Des ouvriers (Photo : Jean-Paul Barbier) |
[13/05/2009 07:53:45] PARIS (AFP) Le prêt de main d’oeuvre d’une entreprise à une autre, inscrit dans une proposition de loi qui doit être discutée le 26 mai, connaît un intérêt renouvelé du fait de la baisse d’activité de certaines sociétés, mais son rôle d’alternative à des licenciements reste limité.
Le prêt de main d’oeuvre consiste à céder un salarié pendant une durée déterminée à une autre entreprise, sans qu’il y ait rupture de contrat de travail, le salarié revenant ensuite chez son employeur initial.
Le prêt de main d’oeuvre n’est permis que dans un but non lucratif (sauf pour l’intérim), l’entreprise prêteuse devant refacturer à l’euro près les salaires et charges. Il doit aussi ne pas avoir pour objet de contourner les droits du salarié, faut de quoi il constitue un “délit de marchandage”.
En ces temps de crise, certaines entreprises ont opté pour cette alternative pour réduire leurs coûts, sans avoir à se séparer définitivement de compétences qui leur seront nécessaires lors de la reprise.
C’est le cas de Soitec, un fabricant de matériaux en silicium près de Grenoble, qui a annoncé un plan de départs volontaires pour 10% de son effectif (860 personnes en France), tout en favorisant le prêt de salariés.

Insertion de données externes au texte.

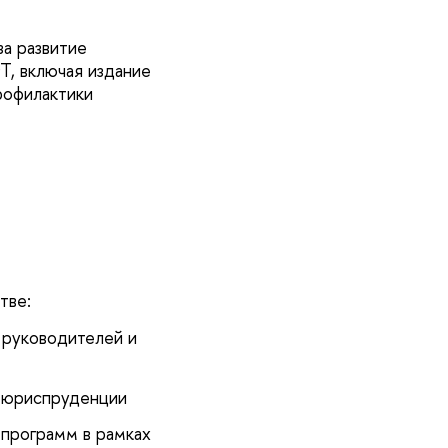
а развитие
Т, включая издание
рофилактики
тве:
 руководителей и
и юриспруденции
 программ в рамках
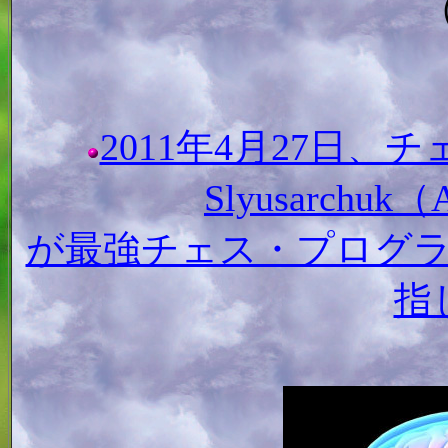
（
2011年4月27日、
Slyusarchuk（A
が最強チェス・プログラム
指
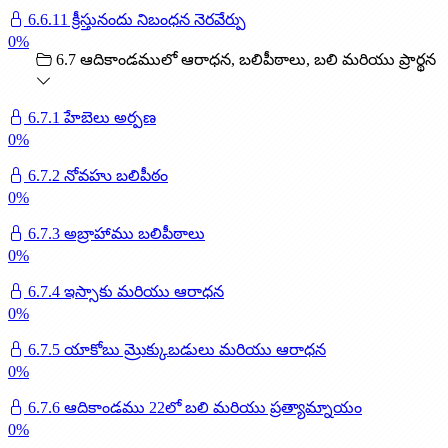
6.6.11 క్రీస్తునందు నిబంధన నెరవేర్పు
0
%
6.7 ఆదికాండములో ఆరాధన, బలిపీఠాలు, బలి మరియు ప్రార్థన
6.7.1 హేబెలు అర్పణ
0
%
6.7.2 నోవహు బలిపీఠం
0
%
6.7.3 అబ్రాహాము బలిపీఠాలు
0
%
6.7.4 ఇస్సాకు మరియు ఆరాధన
0
%
6.7.5 యాకోబు మ్రొక్కుబడులు మరియు ఆరాధన
0
%
6.7.6 ఆదికాండము 22లో బలి మరియు ప్రత్యామ్నాయం
0
%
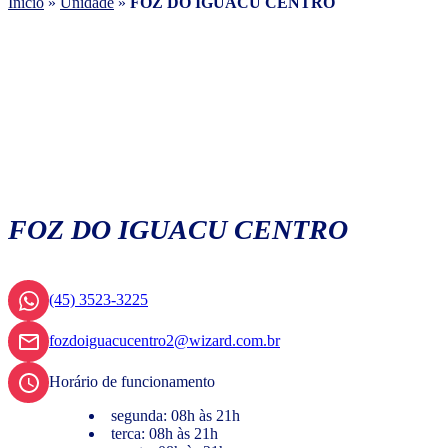
Início
»
Unidade
»
FOZ DO IGUACU CENTRO
FOZ DO IGUACU CENTRO
(45) 3523-3225
fozdoiguacucentro2@wizard.com.br
Horário de funcionamento
segunda: 08h às 21h
terca: 08h às 21h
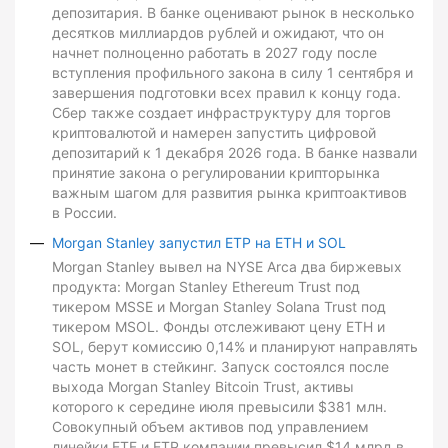
депозитария. В банке оценивают рынок в несколько
десятков миллиардов рублей и ожидают, что он
начнет полноценно работать в 2027 году после
вступления профильного закона в силу 1 сентября и
завершения подготовки всех правил к концу года.
Сбер также создает инфраструктуру для торгов
криптовалютой и намерен запустить цифровой
депозитарий к 1 декабря 2026 года. В банке назвали
принятие закона о регулировании крипторынка
важным шагом для развития рынка криптоактивов
в России.
Morgan Stanley запустил ETP на ETH и SOL
Morgan Stanley вывел на NYSE Arca два биржевых
продукта: Morgan Stanley Ethereum Trust под
тикером MSSE и Morgan Stanley Solana Trust под
тикером MSOL. Фонды отслеживают цену ETH и
SOL, берут комиссию 0,14% и планируют направлять
часть монет в стейкинг. Запуск состоялся после
выхода Morgan Stanley Bitcoin Trust, активы
которого к середине июля превысили $381 млн.
Совокупный объем активов под управлением
линейки ETF и ETP компании превысил $14 млрд в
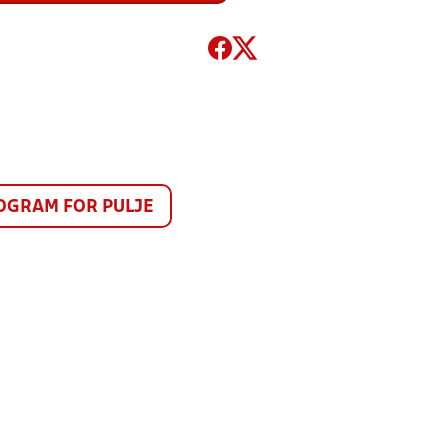
GRAM FOR PULJE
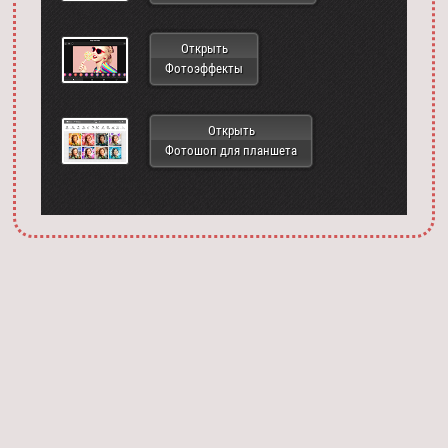
Открыть
Фотоэффекты
Открыть
Фотошоп для планшета
Запустить фотошоп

Selon la CGT de Soitec, la direction souhaite que 50 salariés soient prêtés pour 18 mois au Commissariat à l’énergie atomique (CEA).

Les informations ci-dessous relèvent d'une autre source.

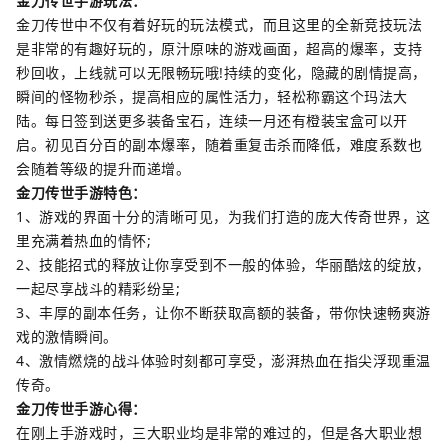
金刀传世手游玩法：
金刀传世中不仅有着好玩的玩法模式，而且这里的全新竞技玩法
是非常的有趣好玩的，原汁原味的游戏画面，超高的爆率，支持
秒回收，上线就可以无限畅玩哦!持续的变化，隐藏的剧情提高，
瞬间的怪物秒杀，提高相应的属性活力，轻松称霸这个玛法大
陆。每日签到送更多装备宝石，连续一月还有橙装宝盒可以开
启。初见百分百的副本爆率，随着重复击杀而降低，难度系数也
会随着等级的提升而递增。
金刀传世手游特色：
1、游戏的界面十分的清晰可见，为我们打造的庞大传奇世界，这
里充满着热血的情怀;
2、技能招式的释放让你享受到不一般的体验，华丽酷炫的绽放，
一起尽享战斗的精彩纷呈;
3、丰厚的副本任务，让你不断获取高额的装备，带你快速畅爽游
戏的激情瞬间。
4、激情燃烧的战斗体验时刻都可享受，澎湃热血在指尖浮现重温
传奇。
金刀传世手游心得：
在刚上手游戏时，三大职业均是非常的难过的，但是各大职业想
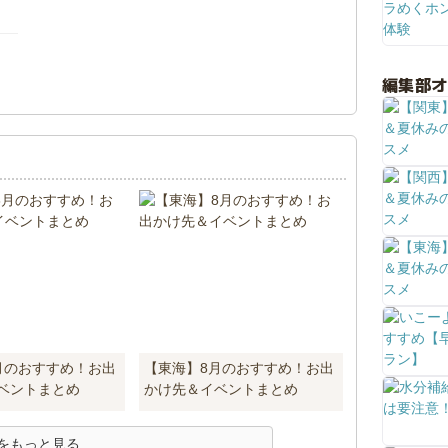
！
編集部
月のおすすめ！お出
【東海】8月のおすすめ！お出
ベントまとめ
かけ先＆イベントまとめ
をもっと見る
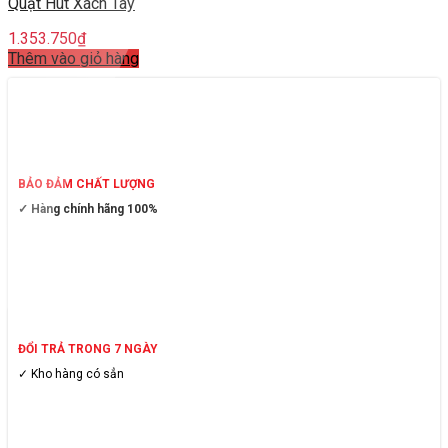
Quạt Hút Xách Tay
1.353.750
₫
Thêm vào giỏ hàng
BẢO ĐẢM CHẤT LƯỢNG
✓ Hàng chính hãng 100%
ĐỔI TRẢ TRONG 7 NGÀY
✓ Kho hàng có sẳn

“Beaucoup de PME nous disent +je ferais bien ce projet, mais je n’ai pas les compétences+ tout en n’ayant pas les moyens d’embaucher ou d’attirer le bon profil à ce stade de leur projet”, témoigne Nicolas Leterrier, directeur général de Minalogic, organisme ayant oeuvré au rapprochement des deux organisations et à l’établissement d’une convention encadrant le prêt.

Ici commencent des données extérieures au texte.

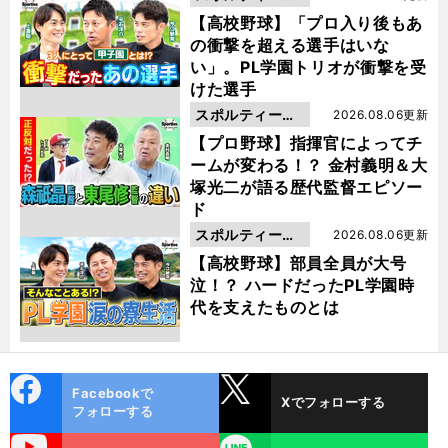
動画
【高校野球】「プロ入り後もあ
の衝撃を超える選手はいな
い」。PL学園トリオが衝撃を受
けた選手
スポルティーバ
2026.08.06更新
動画
【プロ野球】指揮官によってチ
ームが変わる！？ 金村義明＆大
塚光二が語る歴代監督エピソー
ド
スポルティーバ
2026.08.06更新
動画
【高校野球】部員全員が大号
泣！？ ハードだったPL学園時
代を支えたものとは
cebo
X
Facebookで
Xでフォローする
ok
フォローする
uTube
LINE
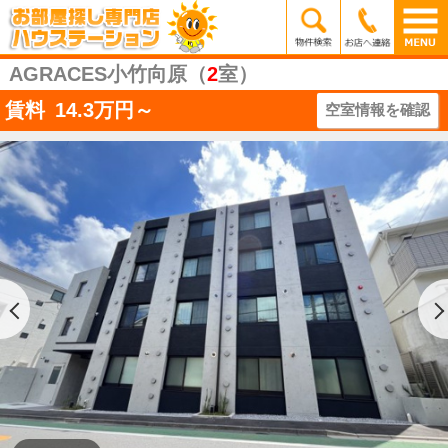
AGRACES小竹向原（
2
室）
賃料
14.3
万円～
空室情報を確認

Mais ce dispositif, dans un bassin orienté vers l’innovation et avide de compétences pointues, “ne concernera pas de grosses masses (de salariés)”, prévient M. Leterrier.
Même remarque chez le groupe de chimie Rhodia qui, parallèlement à des suppressions de postes (100 à 200), va prêter en 2009 des salariés au sein du groupe et en dehors.
“Ce n’est pas la mesure phare du groupe pour s’adapter à une situation de sous-activité, c’est une des propositions”, souligne une porte-parole.
Chez l’équipementier automobile Inoplast en Ardèche, une centaine de salariés vont travailler quelques mois chez une entreprise voisine, Iribus-Iveco, un des plus gros fabricants français de bus ayant reçu dernièrement une grosse commande de la RATP.
A Toulouse, Continental Automative (électronique embarquée) a récemment fourni des opérateurs à Thales Alenia Space, moins touché par la crise.
Signe d’un regain d’intérêt, le député UMP Jean-Frédéric Poisson a déposé une proposition de loi précisant la définition du prêt de main d’oeuvre dans le but d'”encourager à la mobilité professionnelle”.
Mais si le prêt de main d’oeuvre peut être un outil homéopathique bienvenu en temps de crise, il soulève aussi de nombreuses questions légales et s’inscrit dans une évolution toujours plus morcelée du cadre de travail.
Me Emmanuelle Boussard-Verrachia, spécialiste du droit du travail, pointe “une fragilisation du salarié”, éloigné de son entreprise, donc de ses collègues, des délégués syndicaux et de ses habitudes de travail. Elle prône “des garde-fous très stricts pour éviter le dévoiement” du prêt de main d’oeuvre.
Propriété intellectuelle (brevet), vote aux élections professionnelles, accident du travail, avancement, ancienneté, etc.: à défaut d’être précisés dans une convention, ces points restent en suspens, et pas forcément à l’avantage du salarié.